## What the task asks:
Look over the entries below. Report how many lines hold the word "سکوت", and only that.

## The data:
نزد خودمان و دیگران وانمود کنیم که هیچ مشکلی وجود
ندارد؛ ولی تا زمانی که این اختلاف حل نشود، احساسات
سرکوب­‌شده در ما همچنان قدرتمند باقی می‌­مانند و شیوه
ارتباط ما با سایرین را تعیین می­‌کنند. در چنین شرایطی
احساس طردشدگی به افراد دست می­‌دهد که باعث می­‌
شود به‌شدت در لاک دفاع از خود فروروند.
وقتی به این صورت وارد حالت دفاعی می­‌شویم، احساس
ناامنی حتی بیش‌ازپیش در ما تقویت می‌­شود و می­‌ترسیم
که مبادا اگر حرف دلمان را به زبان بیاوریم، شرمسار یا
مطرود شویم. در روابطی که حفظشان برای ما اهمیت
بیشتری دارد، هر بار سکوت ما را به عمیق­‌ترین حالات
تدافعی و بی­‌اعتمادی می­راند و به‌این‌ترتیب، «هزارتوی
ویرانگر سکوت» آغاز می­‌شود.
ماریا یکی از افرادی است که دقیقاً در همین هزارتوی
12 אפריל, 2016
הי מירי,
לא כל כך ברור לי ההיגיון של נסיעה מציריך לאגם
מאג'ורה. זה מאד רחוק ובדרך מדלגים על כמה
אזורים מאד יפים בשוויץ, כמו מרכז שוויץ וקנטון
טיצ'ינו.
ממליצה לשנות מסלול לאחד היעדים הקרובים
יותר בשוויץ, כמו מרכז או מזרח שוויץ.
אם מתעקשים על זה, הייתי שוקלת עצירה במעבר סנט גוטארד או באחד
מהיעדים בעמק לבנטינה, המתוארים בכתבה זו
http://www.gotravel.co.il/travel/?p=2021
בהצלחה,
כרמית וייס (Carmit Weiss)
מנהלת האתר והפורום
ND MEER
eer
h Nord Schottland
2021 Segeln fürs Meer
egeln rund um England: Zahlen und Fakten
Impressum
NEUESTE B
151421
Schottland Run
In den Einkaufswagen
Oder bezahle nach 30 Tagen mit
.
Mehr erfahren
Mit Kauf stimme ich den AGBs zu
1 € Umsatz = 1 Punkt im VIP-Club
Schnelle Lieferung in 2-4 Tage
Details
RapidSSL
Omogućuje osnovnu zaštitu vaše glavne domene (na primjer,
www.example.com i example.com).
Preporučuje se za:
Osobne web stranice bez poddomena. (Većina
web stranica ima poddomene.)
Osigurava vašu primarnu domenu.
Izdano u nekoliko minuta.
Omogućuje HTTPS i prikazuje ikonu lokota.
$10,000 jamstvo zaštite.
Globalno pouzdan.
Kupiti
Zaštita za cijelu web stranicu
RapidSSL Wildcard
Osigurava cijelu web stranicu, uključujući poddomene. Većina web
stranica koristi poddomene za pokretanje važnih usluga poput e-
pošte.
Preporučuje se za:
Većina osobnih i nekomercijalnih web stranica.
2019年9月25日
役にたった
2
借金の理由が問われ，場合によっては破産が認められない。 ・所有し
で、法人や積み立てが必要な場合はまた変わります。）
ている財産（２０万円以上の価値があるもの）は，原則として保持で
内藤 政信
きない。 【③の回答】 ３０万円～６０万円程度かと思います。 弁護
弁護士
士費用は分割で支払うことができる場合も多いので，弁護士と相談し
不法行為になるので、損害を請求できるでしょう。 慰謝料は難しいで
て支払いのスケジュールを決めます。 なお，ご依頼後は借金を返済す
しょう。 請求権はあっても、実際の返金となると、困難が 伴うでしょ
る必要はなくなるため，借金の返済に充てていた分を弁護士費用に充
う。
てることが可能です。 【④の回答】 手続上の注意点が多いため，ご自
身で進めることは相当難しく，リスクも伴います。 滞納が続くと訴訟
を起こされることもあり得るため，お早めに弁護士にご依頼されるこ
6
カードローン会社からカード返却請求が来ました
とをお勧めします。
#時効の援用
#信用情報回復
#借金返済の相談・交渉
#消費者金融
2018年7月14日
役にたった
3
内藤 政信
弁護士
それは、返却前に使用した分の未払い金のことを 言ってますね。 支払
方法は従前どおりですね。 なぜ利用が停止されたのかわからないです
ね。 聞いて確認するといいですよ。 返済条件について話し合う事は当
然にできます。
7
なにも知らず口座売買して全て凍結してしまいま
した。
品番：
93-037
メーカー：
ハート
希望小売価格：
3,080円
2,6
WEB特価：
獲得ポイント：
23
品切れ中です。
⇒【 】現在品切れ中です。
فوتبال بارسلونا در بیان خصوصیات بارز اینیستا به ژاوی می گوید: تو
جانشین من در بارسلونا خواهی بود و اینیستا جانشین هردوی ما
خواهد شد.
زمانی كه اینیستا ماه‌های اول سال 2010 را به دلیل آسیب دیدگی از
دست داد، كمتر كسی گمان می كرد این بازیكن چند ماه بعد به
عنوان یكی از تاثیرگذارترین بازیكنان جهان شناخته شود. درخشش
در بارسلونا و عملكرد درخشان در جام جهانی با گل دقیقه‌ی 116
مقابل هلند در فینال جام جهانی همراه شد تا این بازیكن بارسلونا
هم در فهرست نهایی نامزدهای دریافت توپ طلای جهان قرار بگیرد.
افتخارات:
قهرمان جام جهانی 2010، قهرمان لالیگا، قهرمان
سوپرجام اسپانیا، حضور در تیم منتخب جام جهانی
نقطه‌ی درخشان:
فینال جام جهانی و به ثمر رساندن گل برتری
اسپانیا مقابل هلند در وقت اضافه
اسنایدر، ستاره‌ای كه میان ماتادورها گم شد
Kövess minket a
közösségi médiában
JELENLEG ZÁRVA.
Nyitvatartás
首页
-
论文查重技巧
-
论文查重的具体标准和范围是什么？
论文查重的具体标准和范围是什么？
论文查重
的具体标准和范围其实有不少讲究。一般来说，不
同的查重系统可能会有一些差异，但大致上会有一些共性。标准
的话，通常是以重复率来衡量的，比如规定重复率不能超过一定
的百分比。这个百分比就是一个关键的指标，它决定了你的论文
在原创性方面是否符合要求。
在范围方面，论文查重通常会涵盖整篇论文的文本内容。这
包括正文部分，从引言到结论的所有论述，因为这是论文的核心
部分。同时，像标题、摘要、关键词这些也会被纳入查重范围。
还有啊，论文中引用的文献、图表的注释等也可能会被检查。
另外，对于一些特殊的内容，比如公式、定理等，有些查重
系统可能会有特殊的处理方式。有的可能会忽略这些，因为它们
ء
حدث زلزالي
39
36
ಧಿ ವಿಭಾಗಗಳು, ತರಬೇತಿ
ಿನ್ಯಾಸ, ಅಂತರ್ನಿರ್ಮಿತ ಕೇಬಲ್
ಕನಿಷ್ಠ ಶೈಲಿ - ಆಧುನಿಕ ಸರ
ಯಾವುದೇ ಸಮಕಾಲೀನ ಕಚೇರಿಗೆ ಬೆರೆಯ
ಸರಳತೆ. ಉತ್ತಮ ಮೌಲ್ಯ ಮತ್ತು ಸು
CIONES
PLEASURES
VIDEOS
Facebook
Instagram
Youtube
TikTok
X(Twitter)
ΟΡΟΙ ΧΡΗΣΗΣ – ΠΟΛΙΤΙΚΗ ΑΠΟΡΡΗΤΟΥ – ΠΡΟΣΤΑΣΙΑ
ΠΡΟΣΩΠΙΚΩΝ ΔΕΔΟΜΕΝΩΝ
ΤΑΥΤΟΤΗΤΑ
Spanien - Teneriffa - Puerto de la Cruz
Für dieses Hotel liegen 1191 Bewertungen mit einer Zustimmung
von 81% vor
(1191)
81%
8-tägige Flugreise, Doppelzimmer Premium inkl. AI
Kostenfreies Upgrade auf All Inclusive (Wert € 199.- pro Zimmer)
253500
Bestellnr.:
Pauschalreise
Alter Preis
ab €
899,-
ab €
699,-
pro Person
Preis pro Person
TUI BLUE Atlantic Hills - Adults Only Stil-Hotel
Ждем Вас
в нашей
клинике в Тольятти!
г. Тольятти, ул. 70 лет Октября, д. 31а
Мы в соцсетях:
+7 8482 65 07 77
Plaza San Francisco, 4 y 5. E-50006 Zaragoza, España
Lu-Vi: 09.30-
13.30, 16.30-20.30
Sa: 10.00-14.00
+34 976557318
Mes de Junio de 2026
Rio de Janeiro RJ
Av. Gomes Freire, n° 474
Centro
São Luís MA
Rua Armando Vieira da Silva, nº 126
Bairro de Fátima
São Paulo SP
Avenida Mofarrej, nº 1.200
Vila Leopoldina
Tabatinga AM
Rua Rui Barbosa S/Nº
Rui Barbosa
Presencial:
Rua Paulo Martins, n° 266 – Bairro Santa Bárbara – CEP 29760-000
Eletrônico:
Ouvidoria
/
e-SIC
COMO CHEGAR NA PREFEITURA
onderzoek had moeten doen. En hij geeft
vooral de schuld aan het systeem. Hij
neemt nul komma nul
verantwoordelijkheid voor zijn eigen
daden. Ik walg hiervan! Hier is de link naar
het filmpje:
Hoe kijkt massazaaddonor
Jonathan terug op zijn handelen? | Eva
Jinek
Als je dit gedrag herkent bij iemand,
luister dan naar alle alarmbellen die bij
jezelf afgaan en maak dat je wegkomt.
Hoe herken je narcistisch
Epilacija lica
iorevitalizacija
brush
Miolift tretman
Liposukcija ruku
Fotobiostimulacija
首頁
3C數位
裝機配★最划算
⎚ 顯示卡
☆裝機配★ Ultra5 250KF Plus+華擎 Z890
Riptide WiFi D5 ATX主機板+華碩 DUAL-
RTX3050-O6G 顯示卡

## Task response:
2